Copy out every line of the data below that contains the word "digitaal".

┌─ Information given

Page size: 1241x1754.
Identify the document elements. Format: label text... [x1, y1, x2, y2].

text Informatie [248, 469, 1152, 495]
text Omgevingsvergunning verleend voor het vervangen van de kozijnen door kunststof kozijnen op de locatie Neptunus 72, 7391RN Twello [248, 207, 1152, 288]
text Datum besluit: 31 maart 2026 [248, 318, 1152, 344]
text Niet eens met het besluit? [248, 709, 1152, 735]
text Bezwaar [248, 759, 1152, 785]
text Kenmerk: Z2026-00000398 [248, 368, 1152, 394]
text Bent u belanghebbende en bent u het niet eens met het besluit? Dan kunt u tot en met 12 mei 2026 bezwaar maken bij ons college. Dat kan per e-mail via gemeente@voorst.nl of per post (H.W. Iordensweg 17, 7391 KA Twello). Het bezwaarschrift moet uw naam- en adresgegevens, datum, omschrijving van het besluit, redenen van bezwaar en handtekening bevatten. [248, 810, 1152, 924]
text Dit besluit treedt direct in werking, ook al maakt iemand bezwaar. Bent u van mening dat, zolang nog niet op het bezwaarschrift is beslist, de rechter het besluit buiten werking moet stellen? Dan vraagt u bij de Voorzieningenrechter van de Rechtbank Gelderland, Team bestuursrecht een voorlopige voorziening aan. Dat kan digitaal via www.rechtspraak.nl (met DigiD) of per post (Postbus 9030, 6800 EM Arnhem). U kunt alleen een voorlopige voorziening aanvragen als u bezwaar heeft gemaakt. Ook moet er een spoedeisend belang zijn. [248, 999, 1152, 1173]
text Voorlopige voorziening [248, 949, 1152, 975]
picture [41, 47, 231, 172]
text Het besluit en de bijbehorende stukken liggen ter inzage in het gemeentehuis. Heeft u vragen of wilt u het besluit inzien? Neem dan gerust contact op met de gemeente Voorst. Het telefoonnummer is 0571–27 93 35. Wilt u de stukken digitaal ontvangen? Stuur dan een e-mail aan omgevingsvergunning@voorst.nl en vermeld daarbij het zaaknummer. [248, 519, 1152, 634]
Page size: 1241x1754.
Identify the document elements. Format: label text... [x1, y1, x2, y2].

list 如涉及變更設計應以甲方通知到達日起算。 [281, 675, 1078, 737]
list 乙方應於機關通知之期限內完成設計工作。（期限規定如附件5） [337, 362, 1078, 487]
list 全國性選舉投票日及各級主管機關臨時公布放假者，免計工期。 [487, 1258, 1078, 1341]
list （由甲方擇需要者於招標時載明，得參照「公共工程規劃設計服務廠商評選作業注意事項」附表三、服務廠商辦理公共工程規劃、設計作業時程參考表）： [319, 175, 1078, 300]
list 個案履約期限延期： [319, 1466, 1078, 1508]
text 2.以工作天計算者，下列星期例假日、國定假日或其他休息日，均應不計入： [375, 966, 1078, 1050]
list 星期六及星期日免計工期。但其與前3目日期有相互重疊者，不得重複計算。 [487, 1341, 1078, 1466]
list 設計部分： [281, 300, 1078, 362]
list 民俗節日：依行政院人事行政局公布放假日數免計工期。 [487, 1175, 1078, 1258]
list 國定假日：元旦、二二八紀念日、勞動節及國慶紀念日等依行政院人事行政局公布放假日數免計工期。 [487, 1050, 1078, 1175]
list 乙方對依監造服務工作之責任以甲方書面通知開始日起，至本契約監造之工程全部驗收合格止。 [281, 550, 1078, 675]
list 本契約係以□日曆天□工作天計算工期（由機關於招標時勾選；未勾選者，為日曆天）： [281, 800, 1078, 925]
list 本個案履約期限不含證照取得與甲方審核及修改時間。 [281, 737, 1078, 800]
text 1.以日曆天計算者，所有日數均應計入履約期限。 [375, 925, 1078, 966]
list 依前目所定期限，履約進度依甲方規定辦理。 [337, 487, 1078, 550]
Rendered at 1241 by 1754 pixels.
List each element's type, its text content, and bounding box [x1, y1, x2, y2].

└─

Answer below.
text Dit besluit treedt direct in werking, ook al maakt iemand bezwaar. Bent u van mening dat, zolang nog niet op het bezwaarschrift is beslist, de rechter het besluit buiten werking moet stellen? Dan vraagt u bij de Voorzieningenrechter van de Rechtbank Gelderland, Team bestuursrecht een voorlopige voorziening aan. Dat kan digitaal via www.rechtspraak.nl (met DigiD) of per post (Postbus 9030, 6800 EM Arnhem). U kunt alleen een voorlopige voorziening aanvragen als u bezwaar heeft gemaakt. Ook moet er een spoedeisend belang zijn. [248, 999, 1152, 1173]
text Het besluit en de bijbehorende stukken liggen ter inzage in het gemeentehuis. Heeft u vragen of wilt u het besluit inzien? Neem dan gerust contact op met de gemeente Voorst. Het telefoonnummer is 0571–27 93 35. Wilt u de stukken digitaal ontvangen? Stuur dan een e-mail aan omgevingsvergunning@voorst.nl en vermeld daarbij het zaaknummer. [248, 519, 1152, 634]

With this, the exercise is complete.